» **WHAT YOU NEED TO DO**: State how many lines in the material below contain the string "listed", and reply with that number alone.

» **STORED ROWS**:
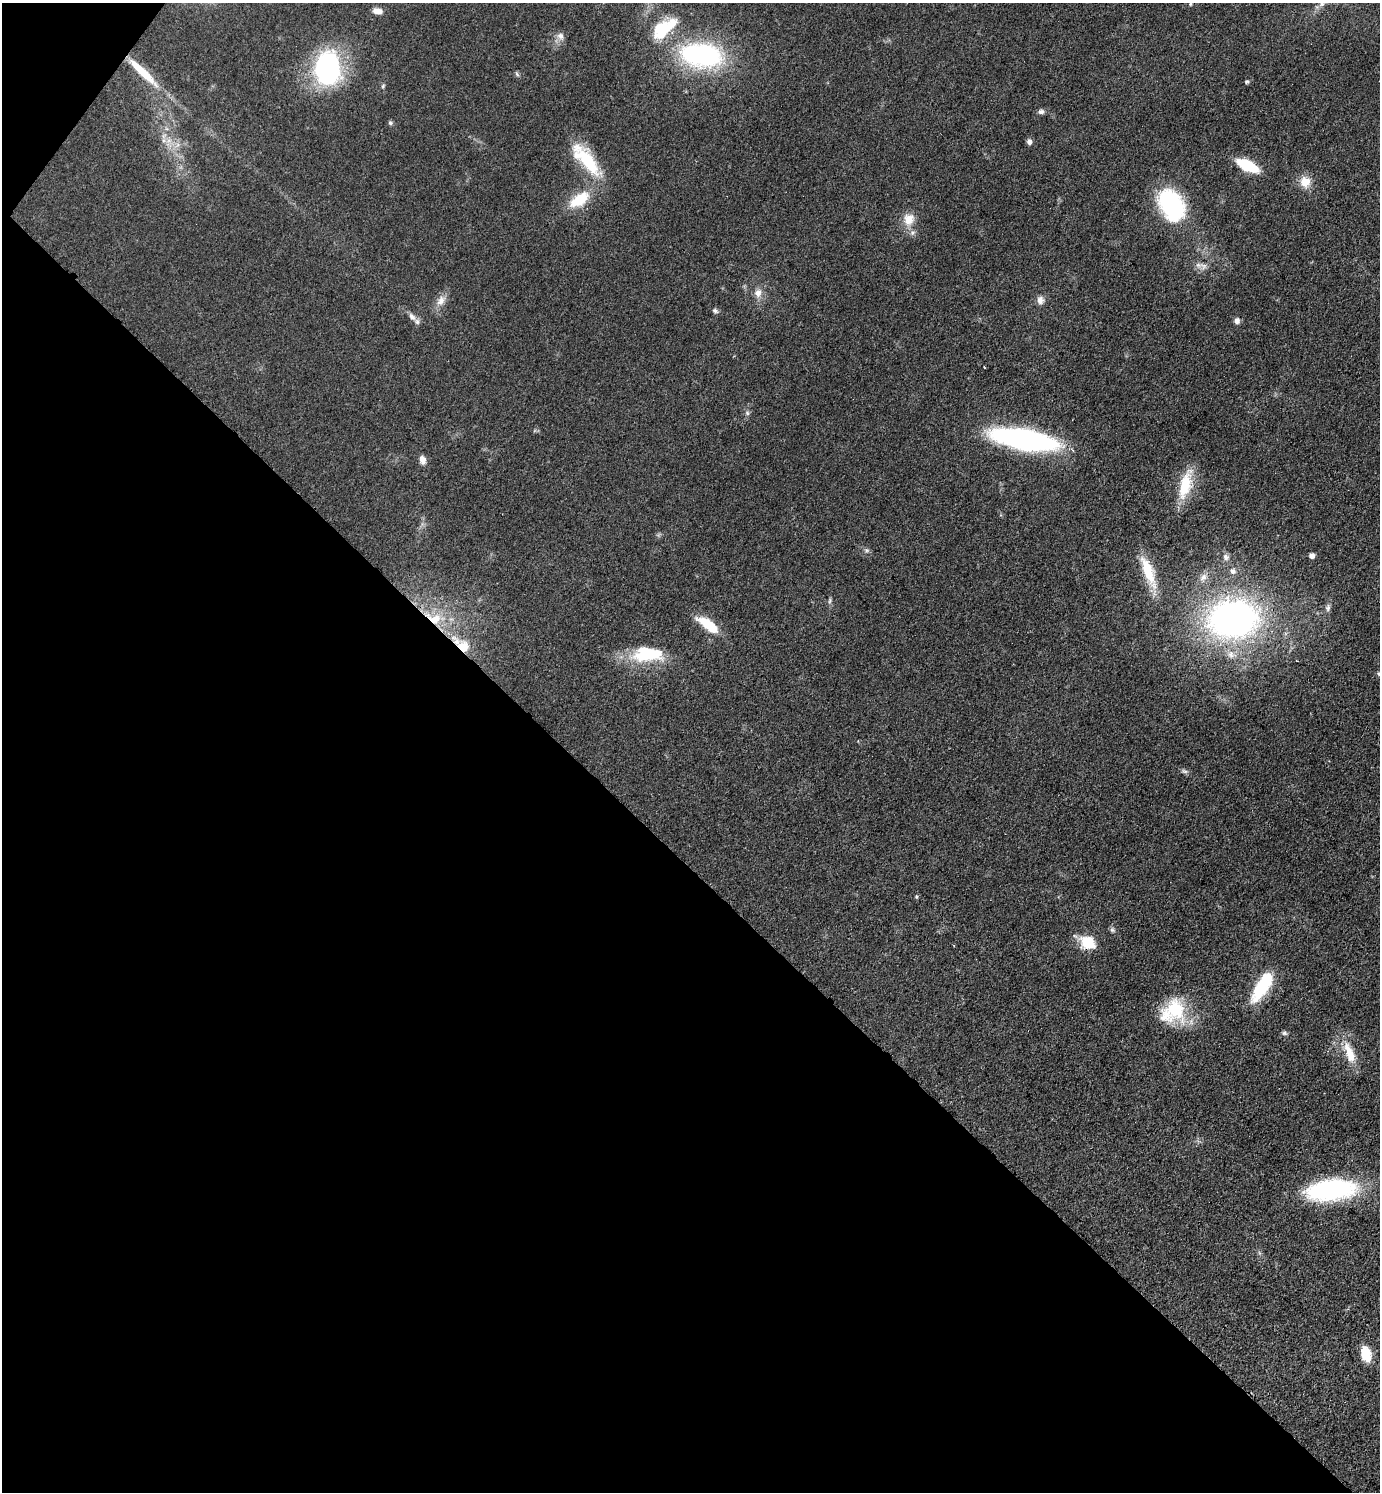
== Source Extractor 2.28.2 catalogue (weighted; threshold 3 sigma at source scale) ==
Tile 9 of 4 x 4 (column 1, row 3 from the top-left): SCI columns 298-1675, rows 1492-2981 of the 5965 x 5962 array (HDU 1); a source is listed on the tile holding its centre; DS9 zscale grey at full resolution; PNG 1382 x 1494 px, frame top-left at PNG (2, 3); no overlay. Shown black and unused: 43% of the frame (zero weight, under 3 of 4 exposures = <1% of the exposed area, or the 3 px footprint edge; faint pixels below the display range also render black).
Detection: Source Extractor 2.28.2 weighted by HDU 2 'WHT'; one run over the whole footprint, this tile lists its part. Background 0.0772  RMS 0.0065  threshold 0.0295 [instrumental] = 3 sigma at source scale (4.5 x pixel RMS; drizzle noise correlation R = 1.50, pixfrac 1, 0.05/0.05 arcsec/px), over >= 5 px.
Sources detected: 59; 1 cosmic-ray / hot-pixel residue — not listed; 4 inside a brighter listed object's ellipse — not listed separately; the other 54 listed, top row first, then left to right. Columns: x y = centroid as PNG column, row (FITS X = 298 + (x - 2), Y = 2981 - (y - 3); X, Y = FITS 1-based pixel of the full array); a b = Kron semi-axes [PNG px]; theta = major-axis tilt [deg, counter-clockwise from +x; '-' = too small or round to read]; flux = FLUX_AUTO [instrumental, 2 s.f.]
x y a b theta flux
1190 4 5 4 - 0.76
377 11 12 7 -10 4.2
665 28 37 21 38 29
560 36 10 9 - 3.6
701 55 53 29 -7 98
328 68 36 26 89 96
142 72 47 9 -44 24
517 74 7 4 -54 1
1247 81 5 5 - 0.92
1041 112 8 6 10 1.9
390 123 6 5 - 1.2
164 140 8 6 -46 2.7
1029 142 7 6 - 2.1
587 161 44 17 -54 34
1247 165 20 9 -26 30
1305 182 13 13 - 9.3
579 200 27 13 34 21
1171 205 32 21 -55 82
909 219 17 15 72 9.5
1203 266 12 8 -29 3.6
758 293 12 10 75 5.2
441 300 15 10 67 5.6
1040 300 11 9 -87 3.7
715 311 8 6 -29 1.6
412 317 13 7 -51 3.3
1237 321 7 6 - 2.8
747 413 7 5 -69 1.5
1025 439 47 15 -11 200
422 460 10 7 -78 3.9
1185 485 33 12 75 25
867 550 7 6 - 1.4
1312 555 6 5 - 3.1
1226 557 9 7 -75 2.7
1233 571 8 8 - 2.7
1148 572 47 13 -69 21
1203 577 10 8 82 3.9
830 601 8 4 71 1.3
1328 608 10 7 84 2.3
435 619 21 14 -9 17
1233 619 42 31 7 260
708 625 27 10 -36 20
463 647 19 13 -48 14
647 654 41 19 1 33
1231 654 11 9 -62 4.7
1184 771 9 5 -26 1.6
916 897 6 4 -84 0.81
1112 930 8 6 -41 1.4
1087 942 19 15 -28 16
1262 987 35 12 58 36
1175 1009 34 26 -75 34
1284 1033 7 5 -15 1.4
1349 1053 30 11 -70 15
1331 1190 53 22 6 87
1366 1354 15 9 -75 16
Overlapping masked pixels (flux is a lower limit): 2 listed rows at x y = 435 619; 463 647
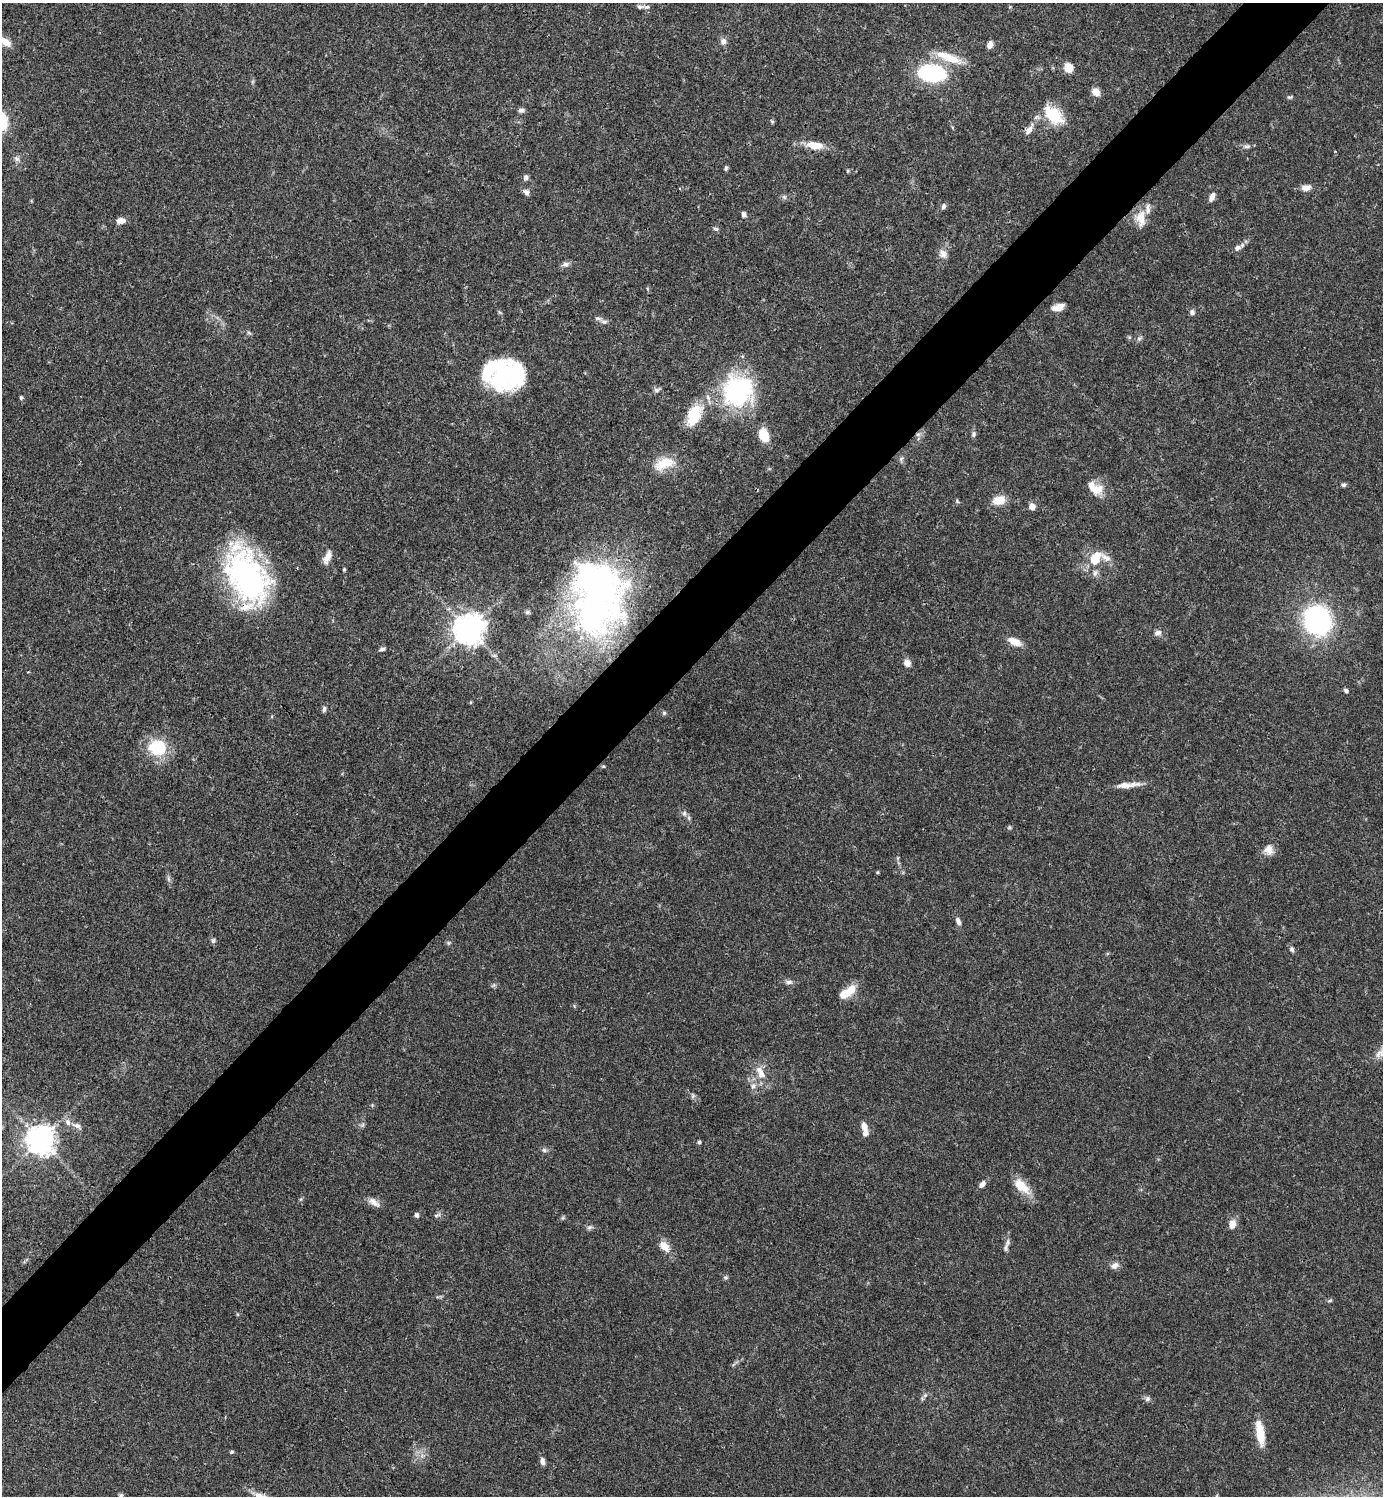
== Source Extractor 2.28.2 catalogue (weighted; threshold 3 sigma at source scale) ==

» **THE ANSWER**: 3